Like, you’re doing the work. You’re grinding. You have the degree, you have the two jobs, you have the side hustle that’s supposed to be your “passion project” but is really just your “pay the electricity bill” project.
And you’re still broke.
The advice you get is always the same. “Stop buying coffee.” “Be better with money.”
It’s exhausting. And it’s a lie.
Your financial anxiety isn’t a personal failure. It’s a ghost haunting you from an era of big hair and neon leg warmers.
Let’s talk about the 80s.
Back then, a new idea took over America: Reaganomics.
The simple version? Cut taxes for the super-rich and giant corporations. The promise was that the money would “trickle down” to the rest of us.
It didn't trickle. It evaporated on its way down.
What actually happened was that wealth got sucked upwards, into a vacuum. The people at the top got richer than ever, while wages for normal people just… stopped. For forty years.
They dismantled the idea that if you work hard, you get a fair slice of the pie. They rewrote the rules to make sure the house (aka the 1%) always wins.
So, how does that connect to your empty wallet right now?
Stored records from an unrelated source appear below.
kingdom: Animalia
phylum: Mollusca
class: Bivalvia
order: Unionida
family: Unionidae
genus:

Those policies created the perfect playground for the next monster to evolve:
The Algorithm.
The gig economy. The freelance hustle. The warehouse job where a computer tracks your bathroom breaks. The delivery app that nudges your pay down, penny by penny.
That’s the ghost of the 80s wearing a tech-bro hoodie.
The system was already designed to squeeze workers. Technology just made it a thousand times more efficient.
It’s a one-two punch:
The Legacy: A system designed to funnel wealth to the top.
The Curse: An algorithm designed to automate that process.
You’re not failing a fair game. You’re playing a rigged one, and the code was written decades ago. It’s not your fault you’re tired. You were designed to be.